One Ph.D. (biochemistry) didn't think he needed such assistance, and he got a "C," to which he went to the Florida Institute of Technology to register his complaint.  FIT backed down and gave him a "B."  I ended my association with the institution after that.

When I came to Honeywell, Inc., Avionics Division, and created Technical Education, I was revisited with this same attitude towards writing.  Now, all those enrolled in the program had backgrounds in engineering, yet many couldn’t write a simple declarative sentence.  Nor did many know, or care to know the difference between a gerund and a participle.  I found it amazing that they could write technical proposals for major programs, and be blindly arrogant about the need for writing skills. 

When I was in my undergraduate years, you had to write research papers, and be able to express yourself in words.  If you didn't pass these so-called "core courses," you didn't graduate.  I don't know what has happened since then, but writing skills, and the so-called "liberal arts" curriculum, the curriculum that is fundamental to understanding this increasingly complex world, was of little or no interest to them. 

It is my position if you cannot write well you cannot think well because we think in words.  Words are as fundamental to the grammar of thinking as mathematics is the grammar of science.  Alas, if you know science, and you want to convey the importance of that science to others, then you have to think in words and persuade others with that skill.

Only today in the Sunday edition of the newspaper it is mentioned that historical data rather than scientific study has been the basis of eastern Japan’s thinking prior to the most recent earthquake and subsequent tsunami. 

My wonder is if these scientists had had the capability, indeed, the inclination to project the science to change masters and politicians in receptive language could the disaster have been avoided.  I am not privy to this information, just wondering.

My sixteen-year-old grandson has a flair for science and mathematics, but abhors English and writing, and finds them totally boring.  This is not a case of arrogance.  It is simply a case of how the subject is presented along with the failure of showing how it relates to the wider scheme of things in a person's life, economic welfare and social-political well being. 

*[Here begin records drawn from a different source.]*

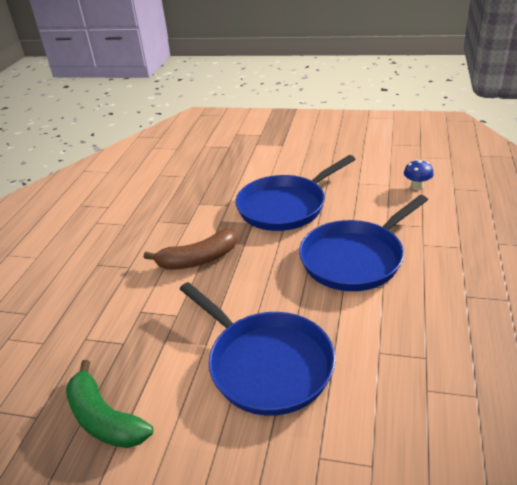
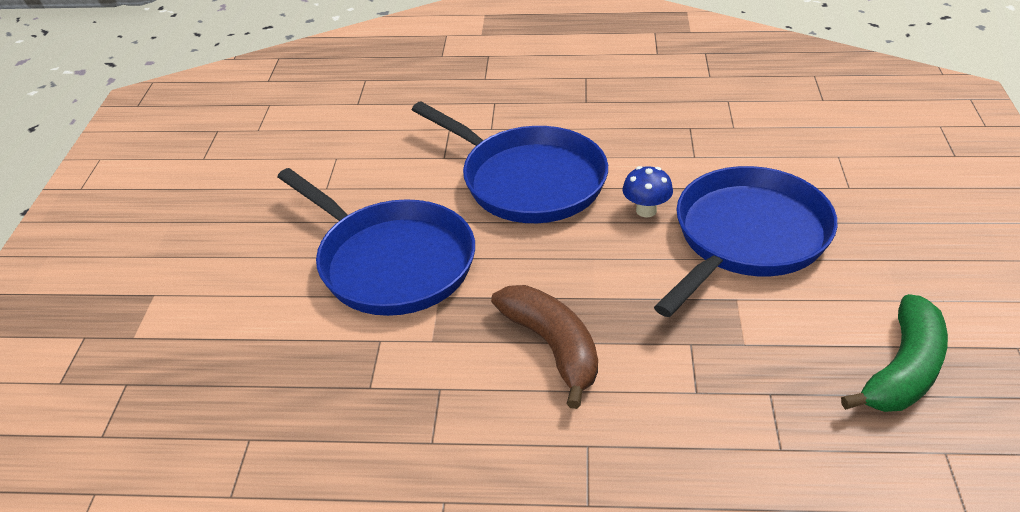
camera: 100 degrees left, 5 degrees up
(417, 186) = (347, 133): blue mushroom -> blue mushroom (646, 210)

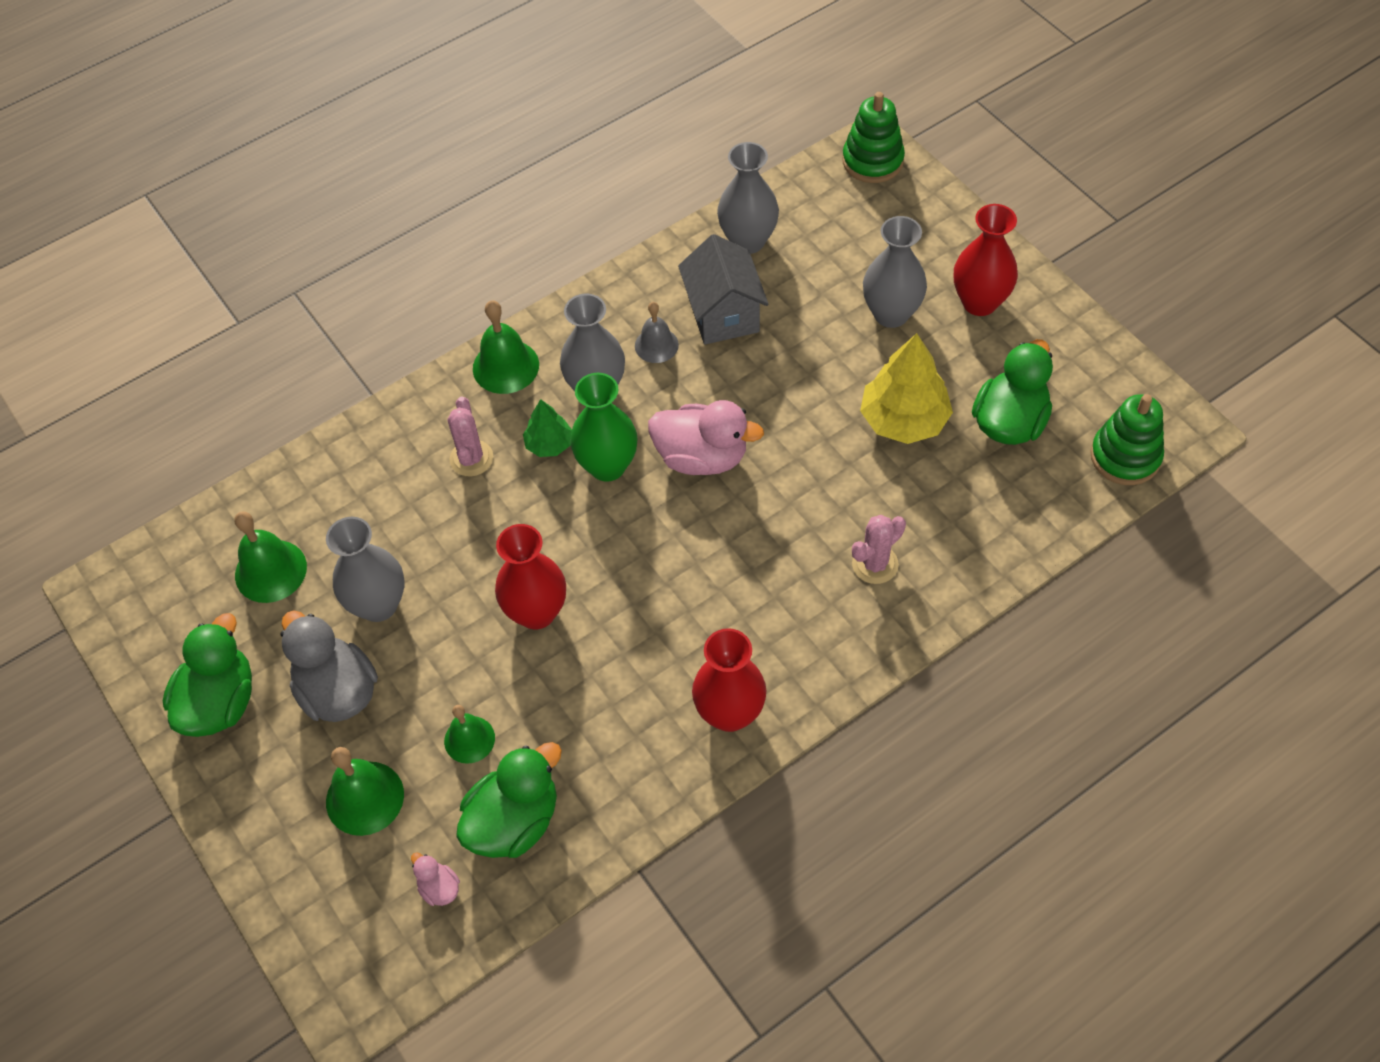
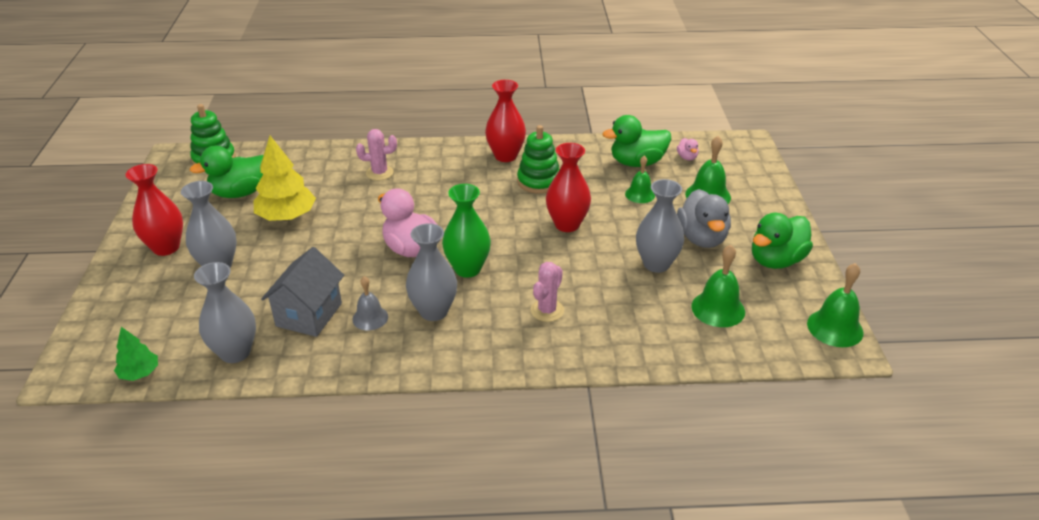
camera: 150 degrees left, 20 degrees down
(505, 366) = (479, 354): green bell -> green bell (835, 328)
(549, 444) = (491, 295): green tree -> green tree (140, 373)
(872, 161) = (83, 362): green stacking toy -> green stacking toy (538, 181)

In the DILBERT strip today, a non-engineer asks Wally to review a proposal for engineering issues.  Wally dismisses the requester with “I'm an engineer, not a linguist,” and thus the reason for the caption to this piece.

The problem, as I see it, is no longer an engineer's predilection to scoff at the language with which the person communicates, but to dismiss it entirely in the land of tweets, texting and non-communicating communications. 

The reason why I'm sharing this with you is not only because of the reference to DILBERT but to something else that I've discovered.  Novels written by those who seem to knock out one every three to six months have somehow forgotten that thoughts are communicated in words, as these American novels are becoming progressively worse.  The content of these novels has been reduced to technocratic formulas of somnolence.  I say this because I challenge most readers to tell me what they have read a week after they have read the book.

For some time now, novels written by people from Iceland, Norway, Sweden and Finland have intrigued me, and I’ve wondered why.  I've decided that language is still important to them, not as in-the-groove kind of expression masquerading as entertainment, but as a vehicle for carrying an idea or theme from the word to the fruition of the thought, flowering images of meaning and retention.